Chinese companies have managed to make good quality batteries in large quantities and at a low cost. It will be commercially unviable to avoid using Chinese batteries, and it will take a long time for domestic battery companies to rival the size and efficiency of CATL, MIT Technology Review reported.

Ford’s new plant will focus on making LFP batteries, which use iron rather than the cobalt and nickel used in the other main type of lithium battery, known as NMC. Compared with NMC batteries, which are widely used to make EVs in the US and Europe, LFP batteries cost less, have a longer life cycle, and are safer when it comes to the possibility of catching fire.

But just a few years ago, LFP batteries were considered an obsolete technology that would never rival NMC batteries in energy density. It was Chinese companies, particularly CATL, that changed this consensus through advanced research, MIT Technology Review reported.
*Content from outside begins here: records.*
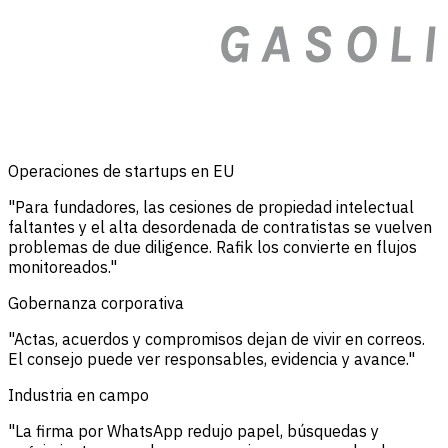
Operaciones de startups en EU
"Para fundadores, las cesiones de propiedad intelectual
faltantes y el alta desordenada de contratistas se vuelven
problemas de due diligence. Rafik los convierte en flujos
monitoreados."
Gobernanza corporativa
"Actas, acuerdos y compromisos dejan de vivir en correos.
El consejo puede ver responsables, evidencia y avance."
Industria en campo
"La firma por WhatsApp redujo papel, búsquedas y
“That’s purely down to the innovation within Chinese cell makers,” said Max Reid, senior research analyst in EV and battery supply chain services at the global research firm Wood Mackenzie. “And that has brought Chinese EV battery (companies) to the front line, the tier-one companies.”

As a result, “China is leading by quite a distance in terms of cell production capacity, and essentially leading nearly all of LFP production, which is now a very promising technology,” Reid says, the report said.
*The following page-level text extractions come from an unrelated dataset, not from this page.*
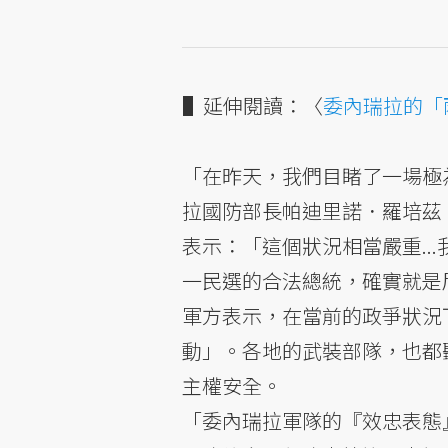
▌延伸閱讀：〈
委內瑞拉的「
「在昨天，我們目睹了一場極
拉國防部長帕迪里諾．羅培茲（Vla
表示：「這個狀況相當嚴重..
一民選的合法總統，確實就是
軍方表示，在當前的政爭狀況
動」。各地的武裝部隊，也都
主權安全。
「委內瑞拉軍隊的『效忠表態』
“Even if we are talking about those batteries based on cobalt and nickel, China still has a stronghold on the industry because the majority of the world’s refinery capacity for these materials is inside China. The fact that it produces a lot of these upstream materials means that not only can China reasonably control the costs of battery production, but it can potentially hold it hostage against any other country that relies on these materials for its transition into EVs”, MIT Technology Review reported.

China’s position in downstream supply chains for the battery metal is even more dominant. The country only mines 13% of the world’s lithium but controls 44% of global lithium chemical production, 78% of cathode production and 70% of cell manufacturing for the electric car industry, Mining.com reported.

The giant Chinese battery company, CATL, has won a bidding process to develop Bolivia’s huge lithium reserves, BBC reported in January.

The ultra-light metal is used in electric vehicle (EV) batteries, production of which is expected to soar as fossil fuels are phased out.

Bolivian President Luis Arce said the CATL-led consortium was launching the “historic” industrialisation of lithium in Bolivia, BBC reported.

More than $1bn will be invested in the project’s first phase, he said.

Australia and Chile are the world’s biggest lithium producers, but Bolivia has huge reserves in the Potosi and Oruro salt flats.

Technical hurdles and a lack of infrastructure have long delayed the extraction of lithium in Bolivia, whose reserves are estimated at 21m tonnes, BBC reported.

Arce said Bolivia was still negotiating with other foreign companies for potential partnerships.

Arce said the goal was to start exporting lithium batteries in the first quarter of 2025.

Argentina, Bolivia and Chile share an expanse of salt flats, or salars, called the “lithium triangle”, holding more than 75% of the world’s lithium deposits, BBC reported.

Brine is pumped from beneath the salt flats into vast evaporation pools, a process that leaves behind lithium carbonate. But the technical challenges of lithium mining have raised concerns about pollution and commercial viability in South America and other parts of the world.